### Complete the following
#1 In the Mozart festival article below, how many pieces make up the Golden Gate Orchestra?
#2 Repeat word for word the part of the Mozart festival article below between "For Hammond, making" and "Music of Napa.", inclusive.

The three-day Mozart bash, celebrating the 250th anniversary of the composer’s birth, kicks off Friday evening with the internationally recognized troupe Dance Through Time.
Lavishly costumed dancers and musicians playing period instruments will bring the audience into the elegant world of a Baroque salon, with minuets, allemandes and other courtly steps Mozart himself would have danced in his day.

Along with music by Purcell, Telemann, Vivaldi and other period composers, the concert will include a portion of Mozart’s only ballet, “Les Petits Riens.”
After the performance, ticketholders can mingle with the dancers while enjoying Viennese pastries, coffees and teas in the Opera House Cafe Theatre.

A touching father-son journey
The festival continues Saturday evening with the first-ever Northern California performance of “Mozart’s Magnificent Voyage,” from the award-winning Classical Kids.

The concert fancifully recreates a touching historical event, in which Mozart brought his young son Karl to a performance of his “Magic Flute”opera just two months before the composer’s death at age 35.

Father and son share stories on stage as the 22-piece Golden Gate Orchestra performs many of Mozart’s best-loved works, centering on the “Magic Flute,” which Classical Kids Director Sue Hammond calls “the greatest fairy tale ever told.”

Hammond has made a career of bringing classical music to young audiences through her best-selling series of CDs — beginning with “Beethoven Lives Upstairs” — and sold-out live performances geared to families.

“You’re bringing your children to the excitement of the concert hall,” she said, “but they’re also seeing period drama in front of the orchestra. So it’s not just letters across the stage.”

For Hammond, making the classics kid-friendly takes costumes, lighting and “a lot of playful back-and-forth.” In “Mozart’s Magnificent Voyage,” composer and son make full use of a magic “traveling case on wheels — the oldest theatrical trick in the book,” she laughed.

After the Opera House performance, Hammond said she and the actors will take questions from the audience.

“Sometimes the question-and-answer period lasts as long as the show,” she said.

Kids and parents who want a more hands-on musical experience can linger in the Opera House Cafe Theatre, where they can try out instruments including trumpet, violin, cello, flute and clarinet from 6 to 7 p.m. and again after the show. The instrumental “petting zoo” is sponsored by R Pals Music of Napa.

A modern-day prodigy plays Mozart

Just 13 years old, pianist and composer Peng Peng has already written 18 works for piano, eight chamber pieces and two works for orchestras, and received a string of awards.

### Recorded information

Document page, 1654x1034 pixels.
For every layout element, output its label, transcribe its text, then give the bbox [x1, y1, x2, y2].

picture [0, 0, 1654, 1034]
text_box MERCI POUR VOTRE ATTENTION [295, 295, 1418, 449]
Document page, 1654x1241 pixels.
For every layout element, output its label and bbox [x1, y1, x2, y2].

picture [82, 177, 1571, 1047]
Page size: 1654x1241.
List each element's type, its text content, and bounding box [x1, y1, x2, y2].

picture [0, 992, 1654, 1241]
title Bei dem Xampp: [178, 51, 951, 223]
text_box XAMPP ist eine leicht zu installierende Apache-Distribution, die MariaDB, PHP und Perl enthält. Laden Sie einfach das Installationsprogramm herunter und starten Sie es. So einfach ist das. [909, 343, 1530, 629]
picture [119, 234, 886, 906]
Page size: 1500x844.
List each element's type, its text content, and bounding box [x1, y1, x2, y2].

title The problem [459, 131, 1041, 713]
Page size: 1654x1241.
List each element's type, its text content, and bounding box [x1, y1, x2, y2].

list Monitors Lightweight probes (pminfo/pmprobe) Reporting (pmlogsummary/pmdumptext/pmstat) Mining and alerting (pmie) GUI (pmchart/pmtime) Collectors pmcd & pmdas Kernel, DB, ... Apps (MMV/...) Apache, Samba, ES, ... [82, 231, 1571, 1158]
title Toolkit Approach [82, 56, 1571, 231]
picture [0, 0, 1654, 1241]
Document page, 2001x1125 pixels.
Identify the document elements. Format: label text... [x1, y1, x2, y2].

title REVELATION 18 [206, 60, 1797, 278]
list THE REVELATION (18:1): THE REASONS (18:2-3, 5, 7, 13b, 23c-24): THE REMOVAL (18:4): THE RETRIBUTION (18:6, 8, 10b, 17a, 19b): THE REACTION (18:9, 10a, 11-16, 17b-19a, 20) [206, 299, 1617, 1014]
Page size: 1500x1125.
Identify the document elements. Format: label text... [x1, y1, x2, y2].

### Exercise responses
#1 22

#2
For Hammond, making the classics kid-friendly takes costumes, lighting and “a lot of playful back-and-forth.” In “Mozart’s Magnificent Voyage,” composer and son make full use of a magic “traveling case on wheels — the oldest theatrical trick in the book,” she laughed.

After the Opera House performance, Hammond said she and the actors will take questions from the audience.

“Sometimes the question-and-answer period lasts as long as the show,” she said.

Kids and parents who want a more hands-on musical experience can linger in the Opera House Cafe Theatre, where they can try out instruments including trumpet, violin, cello, flute and clarinet from 6 to 7 p.m. and again after the show. The instrumental “petting zoo” is sponsored by R Pals Music of Napa.